Facing the need of processes communications, we need to address four issues. They are whether the communication is direct or indirect, blocking or non-blocking, reliable or unreliable, and buffered or un-buffered.

4. Basic Communication Primitives
2018/11/19
Basic Communication Primitives
Communication primitives:
send(destination, message)
receive(source, message)
channel naming = process name, link, mailbox, port
Direct communication: symmetric/asymmetric process naming, link
Indirect communication: many-to-many mailbox, many-to-one port
We use the following two generic message passing primitives as examples for sending and receiving messages.
In these two primitives, they both include message body. Well in the send primitives, the communication entity is destination, and in the other one is source.
We have four commonly used options to address communication entities, they are processes name, link, mailbox and port.
In a real implementation, process name, or global process identifier can be made unique by concatenating network host address with the locally generated process id.
This scheme implies that only one direct logical communication path exits between any pair of sending and receiving processes.
As shown in next slide’s left figure.
The addressing scheme is also refereed to as symmetric addressing, since the corresponding sending and receiving processes must explicitly name each other.
For the receiving process, it is not necessary to know sources. Then the addressing between sender and the receiver becomes asymmetric. As shown in next slide’s middle figure.
To allow for multiple data paths between processes and direct communication, we can use connections or links. There are similar to the virtual circuit.
In this slide’s right figure shows the possibility of maintaining two links between processes using two different link numbers.
Using processes name and links for addressing communication points provides direct communication between peer processes.
However, sometimes indirect communication is preferred.
Here are two indirect communications: mailbox and port.
Since receiving processes are interested only in the message itself, like multiple clients might request services from one of multiple servers, we can solve it by using shared mailbox, as a common situation in our daily life.
This scenario is illustrated in the left figure.
Ok. A port is an abstraction of a finite-size first-in-first-out quene maintained by the kernel. We can think of a port as a special example of a mailbox. Ports are similar to links except that they are bidirectional and buffered.

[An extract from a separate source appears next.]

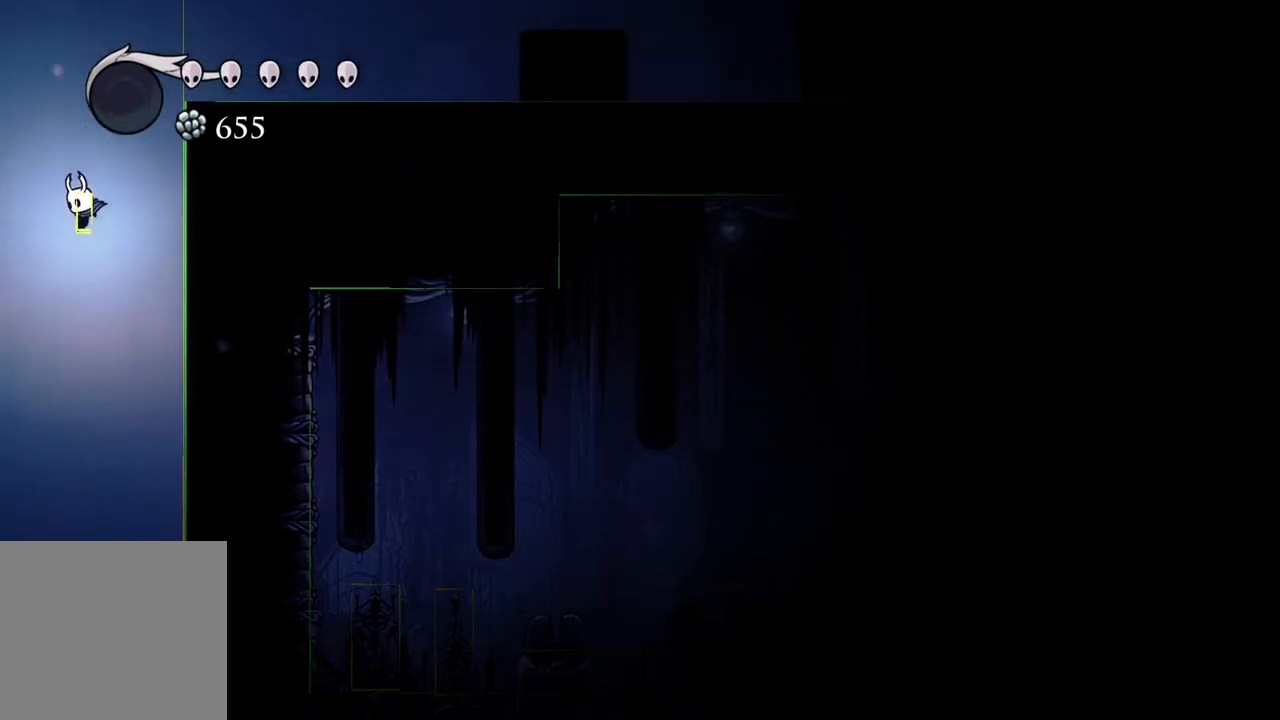
{"buttons": [], "left_stick": "center", "right_stick": "center", "events": [[283, "left_stick", "center"]]}
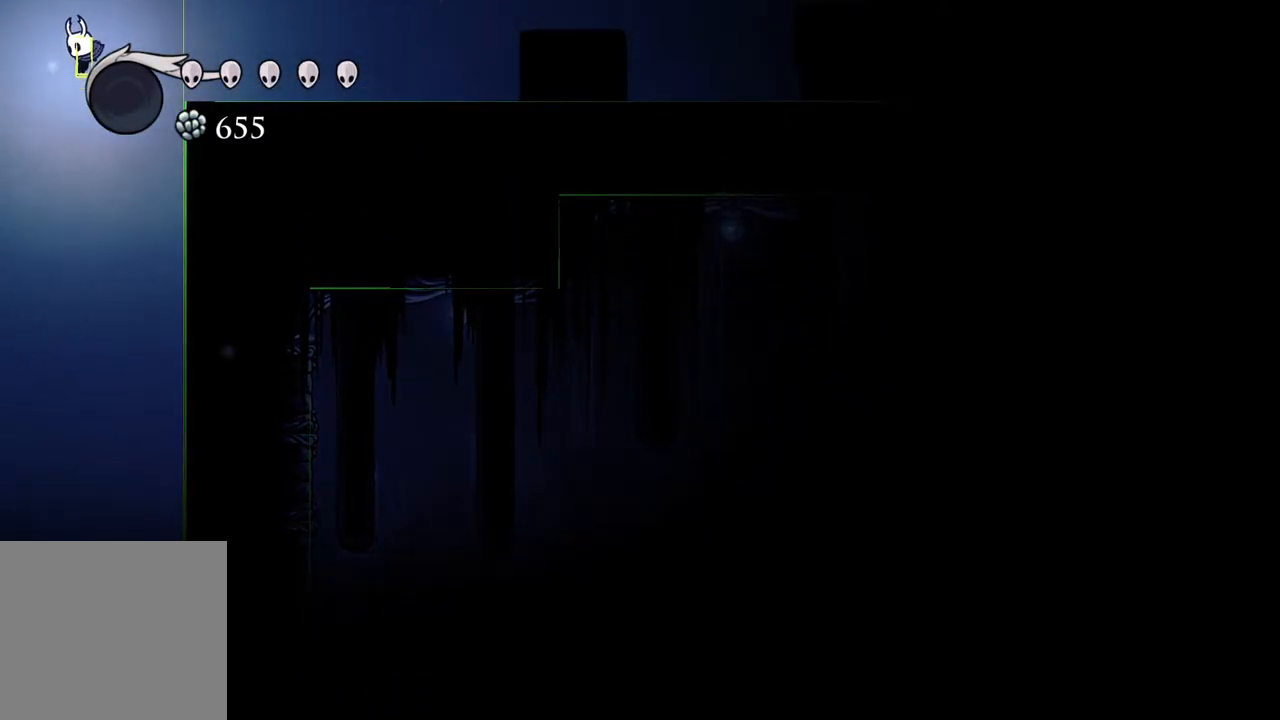
{"buttons": [], "left_stick": "center", "right_stick": "center", "events": []}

5. Direct Send/Receive Communication Primitives
2018/11/19
Direct Send/Receive Communication Primitives
Symmetric
Process Name
Asymmetric
Process Name
Links

6. Indirect Send/Receive Communication Primitives
2018/11/19
Indirect Send/Receive Communication Primitives
mailbox
mailbox
Multipath
Communication
Multipoint
Communication

7. Message Synchronization and Buffering
2018/11/19
Message Synchronization and Buffering
Message Synchronization Stages
Source
Kernel
Destination Kernel
Sender
Network
Receiver 1 2
message 3 4 8 7
ack 6 5
Non-blocking send: 1+8 (Asynchronous send)
Blocking send: (Synchronous send)
Reliable blocking send: (Synchronous send)
Explicit blocking send: (Synchronous send)
Request and reply: `1-4, service, 5-8 (Synchronous send) (Client/Server)
In this slide, we give message synchronization and buffering strategy.
This figure shows different stages of message transfer in the system.
When sending a message to a remote destination, the message is passed to the sender’s system kernel, which transmits it to the communication network.
Most systems allow usually a blocking or non-blocking send and receive primitives. The common default is usually a non-blocking send and a blocking receive. This because it is convenient to assume that message delivery is reliable can that the sender process can continue its useful work.
A following list shows five different options for the send primitive according to the stages.
The first option is referred to as an asynchronous send, while the others are considered synchronous sends. The last one is explicitly called client and server communication. With the asynchronous send, a sender process is blocked if its kernel is not ready to accept the message, perhaps due to lack of buffer space. However, this is a minimum requirement since it is dangerous for the sender to continue working before its kernel assumes control of the message.
Ok, we are going to next issue.

8. 2018/11/19
Message passing API
Pipe: A FIFO byte-stream unidirectional link for related processes (set up at process invocation)
Socket: A logical communication endpoint for communication between autonomous domains (bound to physical communication endpoint)
Ls –l | sort …
write
read
FIFO pipe
As we have seen in the previous discussion, there is a large variety of message passing communication primitives with different concepts and assumptions. It is more convenient to the users and effective to the system if communication is achieved through a well defined set of standard application program interfaces. That is APIs.
The pipe and socket are two interprocess communication APIs that are widely used in both the Unix and Windows environment.
Pipes are implemented with a finite-size, FIFO byte-stream buffer maintained by the kernel. A pipe is created by a pipe system call.
In the middle figure, it is a simple pipe structure.
A socket is a communication endpoint of a communication link managed by the transport services.

9. 2018/11/19
Socket
A Socket is a communication end point of a communication link managed by the transport services.
A socket is created by making a socket system call.
The socket system call is also used to specify various network protocols such as Internet TCP, UDP and IP.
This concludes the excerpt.